■ Given instruction: Render the lines below as a Markdown table with the columns "Row" and "Line", giving each line's number in the first column and its text in the second, and omitting blank lines. Leave the pictures out of the answer.

========================================

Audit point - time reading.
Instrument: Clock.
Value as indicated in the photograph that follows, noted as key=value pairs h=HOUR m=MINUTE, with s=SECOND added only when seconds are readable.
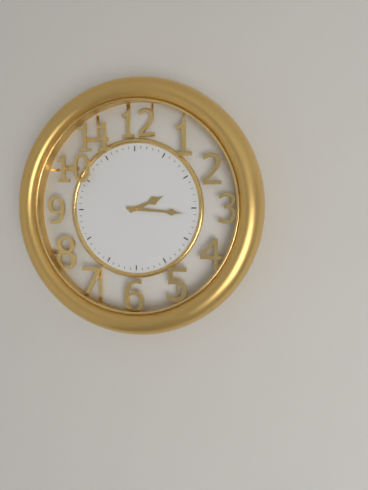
h=2 m=16
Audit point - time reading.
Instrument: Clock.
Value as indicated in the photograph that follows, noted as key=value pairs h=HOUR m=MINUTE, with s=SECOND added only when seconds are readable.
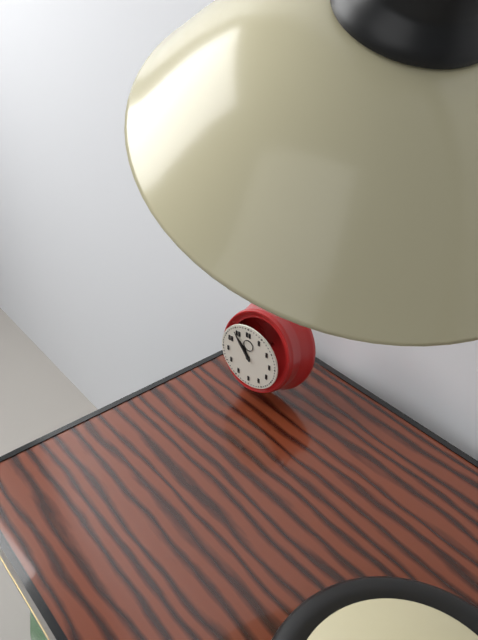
h=10 m=54
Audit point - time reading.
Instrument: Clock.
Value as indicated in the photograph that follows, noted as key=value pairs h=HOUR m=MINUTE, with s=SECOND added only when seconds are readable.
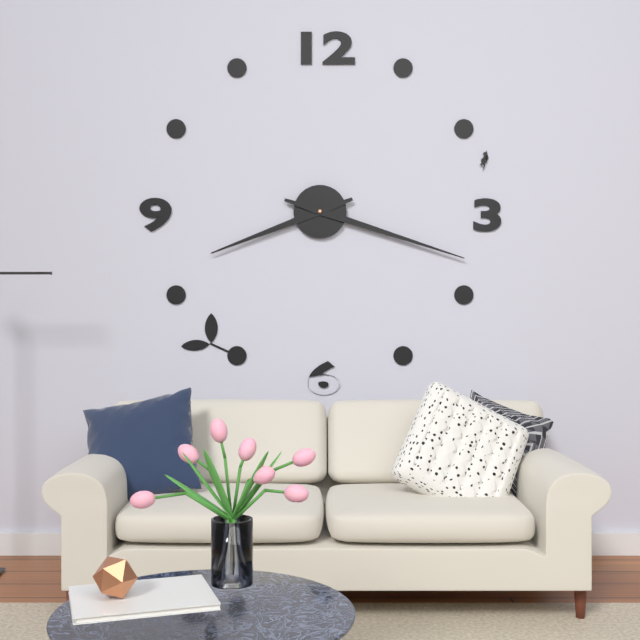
h=8 m=18
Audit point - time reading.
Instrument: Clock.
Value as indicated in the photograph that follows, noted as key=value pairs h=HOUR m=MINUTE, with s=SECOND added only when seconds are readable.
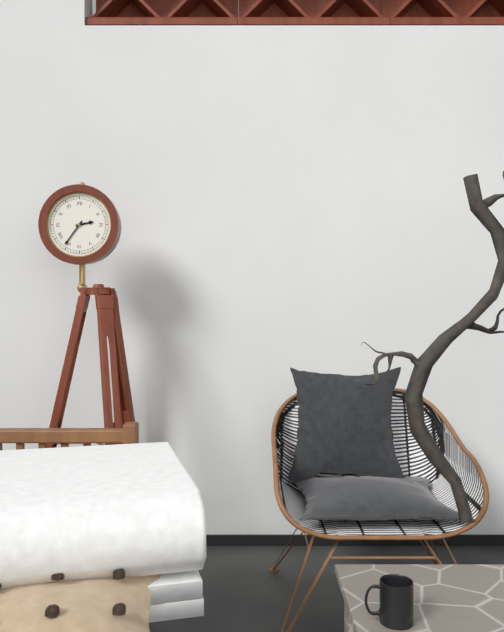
h=2 m=36
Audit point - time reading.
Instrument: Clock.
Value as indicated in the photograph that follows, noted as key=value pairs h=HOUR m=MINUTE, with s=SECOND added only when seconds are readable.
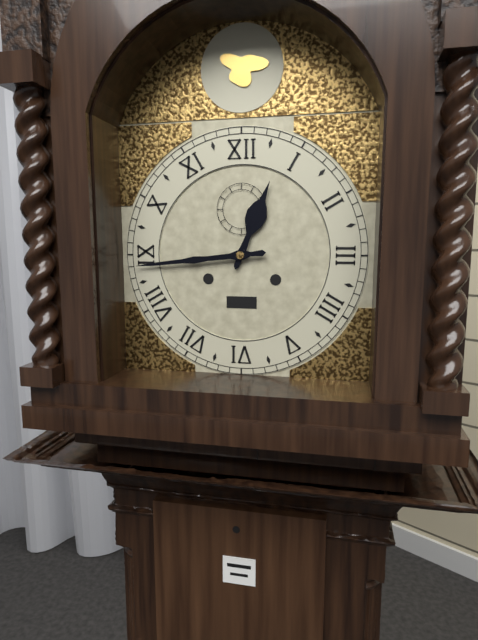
h=12 m=44
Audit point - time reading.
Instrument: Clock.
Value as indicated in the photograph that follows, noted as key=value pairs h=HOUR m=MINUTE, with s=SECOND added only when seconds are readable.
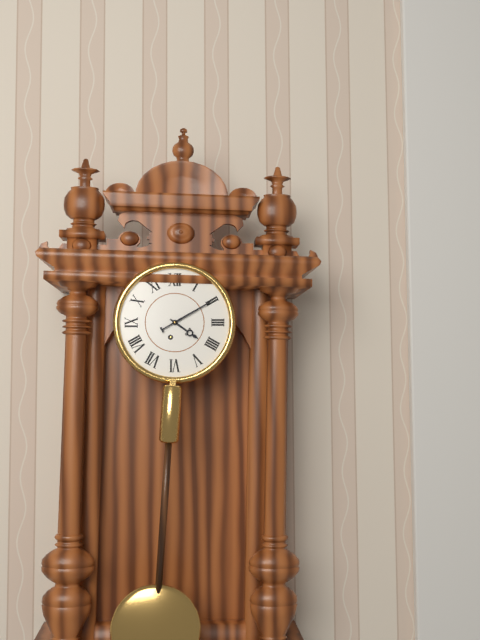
h=4 m=10
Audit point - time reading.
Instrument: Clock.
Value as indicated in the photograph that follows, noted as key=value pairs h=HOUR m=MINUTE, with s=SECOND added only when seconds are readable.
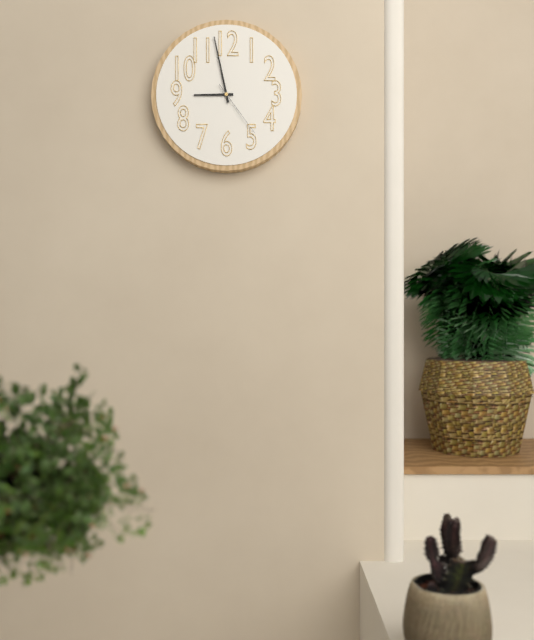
h=8 m=58 s=24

========================================

■ Finished exercise:
| Row | Line |
|---|---|
| 1 | Audit point - time reading. |
| 2 | Instrument: Clock. |
| 3 | Value as indicated in the photograph that follows, noted as key=value pairs h=HOUR m=MINUTE, with s=SECOND added only when seconds are readable. |
| 4 | h=2 m=16 |
| 5 | Audit point - time reading. |
| 6 | Instrument: Clock. |
| 7 | Value as indicated in the photograph that follows, noted as key=value pairs h=HOUR m=MINUTE, with s=SECOND added only when seconds are readable. |
| 8 | h=10 m=54 |
| 9 | Audit point - time reading. |
| 10 | Instrument: Clock. |
| 11 | Value as indicated in the photograph that follows, noted as key=value pairs h=HOUR m=MINUTE, with s=SECOND added only when seconds are readable. |
| 12 | h=8 m=18 |
| 13 | Audit point - time reading. |
| 14 | Instrument: Clock. |
| 15 | Value as indicated in the photograph that follows, noted as key=value pairs h=HOUR m=MINUTE, with s=SECOND added only when seconds are readable. |
| 16 | h=2 m=36 |
| 17 | Audit point - time reading. |
| 18 | Instrument: Clock. |
| 19 | Value as indicated in the photograph that follows, noted as key=value pairs h=HOUR m=MINUTE, with s=SECOND added only when seconds are readable. |
| 20 | h=12 m=44 |
| 21 | Audit point - time reading. |
| 22 | Instrument: Clock. |
| 23 | Value as indicated in the photograph that follows, noted as key=value pairs h=HOUR m=MINUTE, with s=SECOND added only when seconds are readable. |
| 24 | h=4 m=10 |
| 25 | Audit point - time reading. |
| 26 | Instrument: Clock. |
| 27 | Value as indicated in the photograph that follows, noted as key=value pairs h=HOUR m=MINUTE, with s=SECOND added only when seconds are readable. |
| 28 | h=8 m=58 s=24 |